Music can be defined (and since you're bringing in maths... music is filled with it), and while there's indeed works where it can be argued wether if it's music or not (4'33'' is probably the best example), the pieces I posted are far from that ambiguity.
No one is forcing anyone to enjoy this stuff, which IS weird music to say the least. But liking or disliking something has nothing to do as to wether it's music or not. Or if it's art or not.
Are there pieces where the line between being music (art) or not becomes blurry and be debatable? Of course. There's plenty of them. Those I posted above which you are dissing as "noise" and not made by "real musicians" are far from that line. The one by Boulez being the only one that goes closer to it (and which I personally don't like, but I still find very interesting).
And the tritone wasn't considered noise. The thing with the tritone is that it's a difficult to sing interval, in which it's easy to go out of tune. Medieval composers whose music has reached us wrote mostly for vocal ensembles, and as such they avoided the use of the tritone in melodies. But the interval would always appear here and there as part of a chord (when there was some accompaniment instrument, or later when they began writing polyphonic stuff). The "Diabolus in Musica" association thing came after and mostly to further stress the trying to avoid the interval in melodic lines.
The tritone btw is pretty much the basis of the tonal system.
As I said, there's an obvious snobbish side to the academic art, in all it's disciplines.
And I'm not getting into that painting, but focusing in the music: that still doesn't stop those pieces I posted from being actual music, even if unpleasant to most ears.
Neither it's disproved by you not wanting to believe it or hear it.
The music proves it itself. It's as easy as listening to it.
And it may not be that easy to do, but analyzing the written music makes it even more clear.
Nah, only skills, and lots of study, a deep knowledge on harmony, counterpoint, etc. and plenty of works and pieces of more traditional sounding stuff before actually experimenting and using such skill and knowledge for pushing barriers.
And plenty of highly skilled musicians who respect and even admire them. So what's the point?
There's a variety of points of view among skilled musicians as in everything else.
And what's the point in linking me a site in French when I don't speak French??
You may not think so, but it is. The "commercial" niche for atonal music is in movies and video games soundtracks. It's used as a resource and it's used quite often.
Ennio Morricone is not the only guy writing music for movies, and his style is far from being the only one there is. And you may no find them because you don't want to: John Williams or Hans Zimmer, or Howard Shore they do use atonal resources for some passages here and there. And they do it quite often.

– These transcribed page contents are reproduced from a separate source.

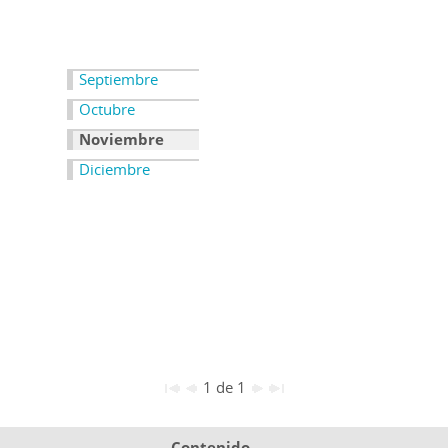
Septiembre
Octubre
Noviembre
Diciembre
1 de 1
Contenido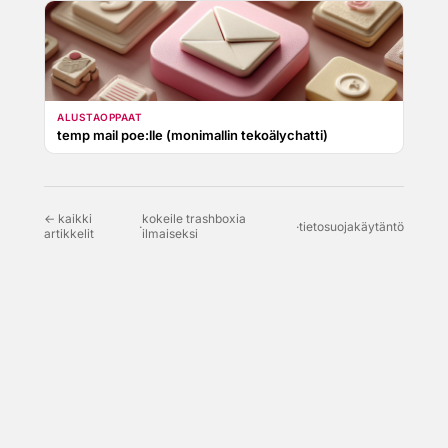
ALUSTAOPPAAT
temp mail poe:lle (monimallin tekoälychatti)
← kaikki
kokeile trashboxia
·
·
tietosuojakäytäntö
artikkelit
ilmaiseksi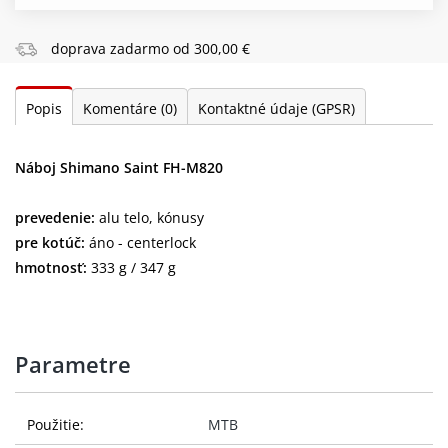
doprava zadarmo od 300,00 €
Popis
Komentáre
(0)
Kontaktné údaje (GPSR)
Náboj Shimano Saint FH-M820
prevedenie:
alu telo, kónusy
pre kotúč:
áno - centerlock
hmotnosť:
333 g / 347 g
Parametre
Použitie:
MTB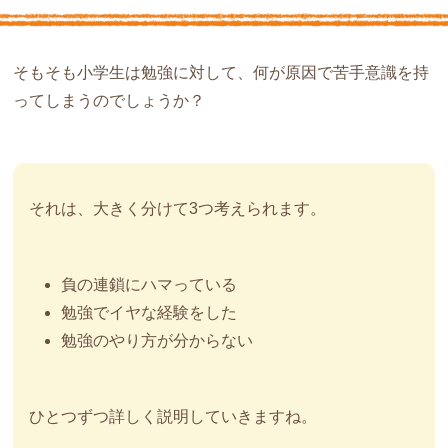
そもそも小学生は勉強に対して、何が原因で苦手意識を持
ってしまうのでしょうか？
それは、大きく分けて3つ考えられます。
負の連鎖にハマっている
勉強でイヤな経験をした
勉強のやり方が分からない
ひとつずつ詳しく説明していきますね。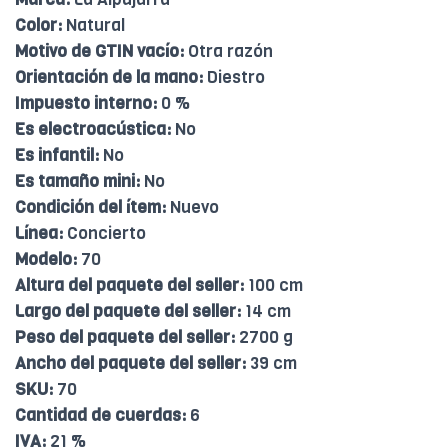
Color:
Natural
Motivo de GTIN vacío:
Otra razón
Orientación de la mano:
Diestro
Impuesto interno:
0 %
Es electroacústica:
No
Es infantil:
No
Es tamaño mini:
No
Condición del ítem:
Nuevo
Línea:
Concierto
Modelo:
70
Altura del paquete del seller:
100 cm
Largo del paquete del seller:
14 cm
Peso del paquete del seller:
2700 g
Ancho del paquete del seller:
39 cm
SKU:
70
Cantidad de cuerdas:
6
IVA:
21 %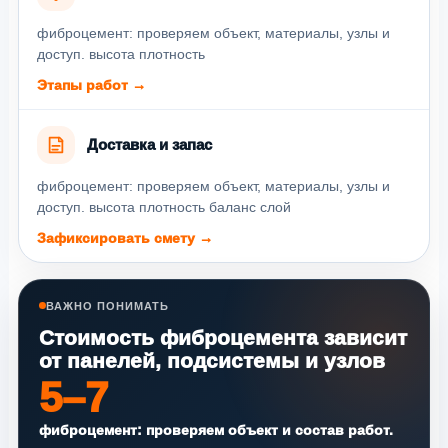
фиброцемент: проверяем объект, материалы, узлы и
доступ. высота плотность
Этапы работ →
Доставка и запас
фиброцемент: проверяем объект, материалы, узлы и
доступ. высота плотность баланс слой
Зафиксировать смету →
ВАЖНО ПОНИМАТЬ
Стоимость фиброцемента зависит
от панелей, подсистемы и узлов
5–7
фиброцемент: проверяем объект и состав работ.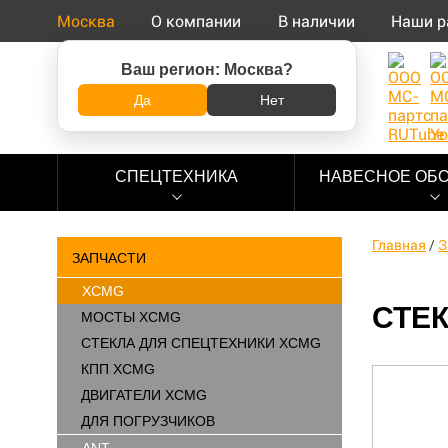
Москва
О компании
В наличии
Наши р
Ваш регион:
Москва
?
8 (800) 500-73-92
Да
Нет
СПЕЦТЕХНИКА
НАВЕСНОЕ ОБ
Главная
/
З
ЗАПЧАСТИ
XCMG
СТЕК
МОСТЫ XCMG
СТЕКЛА ДЛЯ СПЕЦТЕХНИКИ XCMG
КПП XCMG
ДВИГАТЕЛИ XCMG
ДЛЯ ПОГРУЗЧИКОВ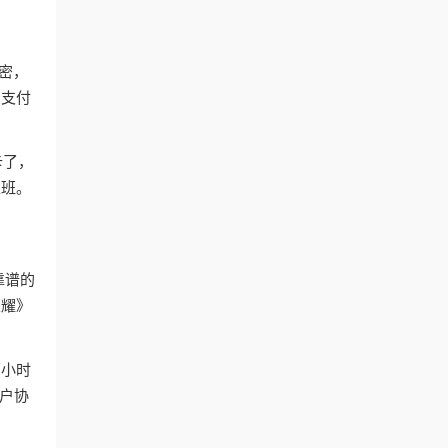
加密，
、支付
卡了，
上班。
靠谱的
荣耀》
两小时
户协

Phillip Glass having no link with the atonal stuff? He was influenced by the likes of John Cage! Who was much weirder and extreme in his experimentations that Schoenberg, or Boulez...
Getting semantics now?
No, I'm not confusing beauty with sweetness.
You clearly pointed out that "all 'real musicians' (as in opposition to those who dare experimenting I guess) are looking for beauty in their music".
And if it's by taking your now so convenient concept of "beauty" it can be argued that these guys - say Schoenberg, Boulez, Stockhausen, etc- are actually looking for beauty in their work, but in their own particular way. Because Beauty can be "tough, violent, wild, aggressive, etc" And they may get intense pleasure or deep satisfaction to their minds with what they craft.
But music has not the need nor the obligation to seek for beauty. Even using such a broad and convenient concept of it.